- _Information_:
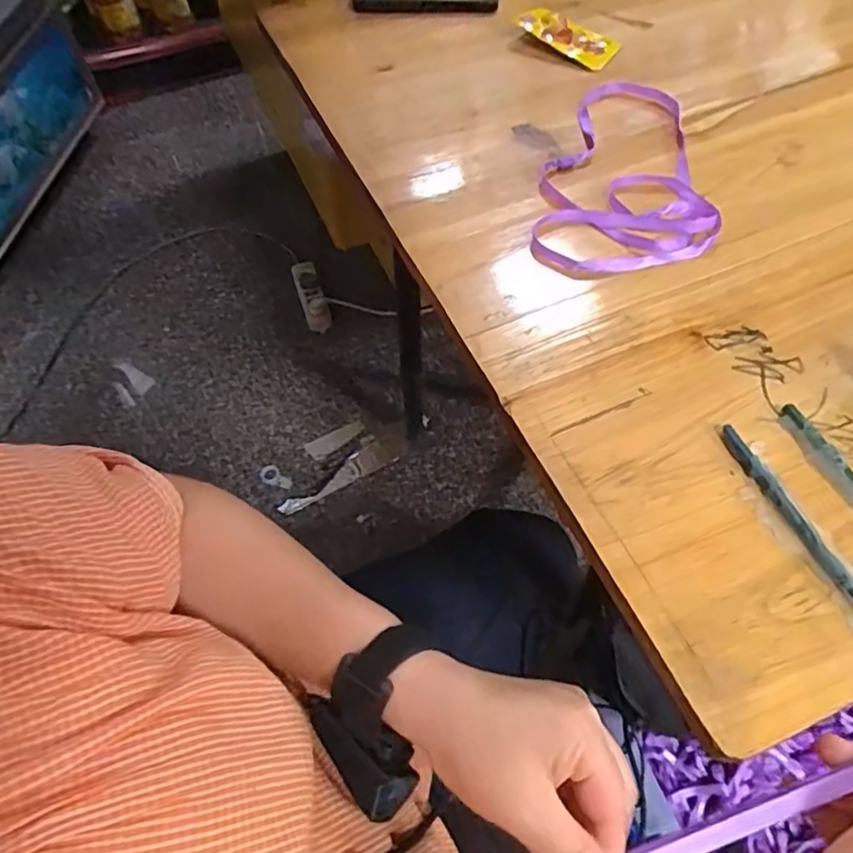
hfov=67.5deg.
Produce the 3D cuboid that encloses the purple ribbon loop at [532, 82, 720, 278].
[{"bbox_3d":[0.170,-0.222,0.545,0.138,0.012,0.257,8,58,6],"label":"purple ribbon loop"}]

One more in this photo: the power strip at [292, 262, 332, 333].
[{"bbox_3d":[-0.259,-0.298,1.433,0.051,0.029,0.195,-16,59,-10],"label":"power strip"}]

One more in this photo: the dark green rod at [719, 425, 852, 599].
[{"bbox_3d":[0.238,0.092,0.346,0.013,0.006,0.233,-21,59,-12],"label":"dark green rod"}]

- _Exercise description_:
Please retype exactly the line containing "Produce the 3D" and each line after it to the end of the records, and nothing more.

- _Written solution_:
Produce the 3D cuboid that encloses the purple ribbon loop at [532, 82, 720, 278].
[{"bbox_3d":[0.170,-0.222,0.545,0.138,0.012,0.257,8,58,6],"label":"purple ribbon loop"}]

One more in this photo: the power strip at [292, 262, 332, 333].
[{"bbox_3d":[-0.259,-0.298,1.433,0.051,0.029,0.195,-16,59,-10],"label":"power strip"}]

One more in this photo: the dark green rod at [719, 425, 852, 599].
[{"bbox_3d":[0.238,0.092,0.346,0.013,0.006,0.233,-21,59,-12],"label":"dark green rod"}]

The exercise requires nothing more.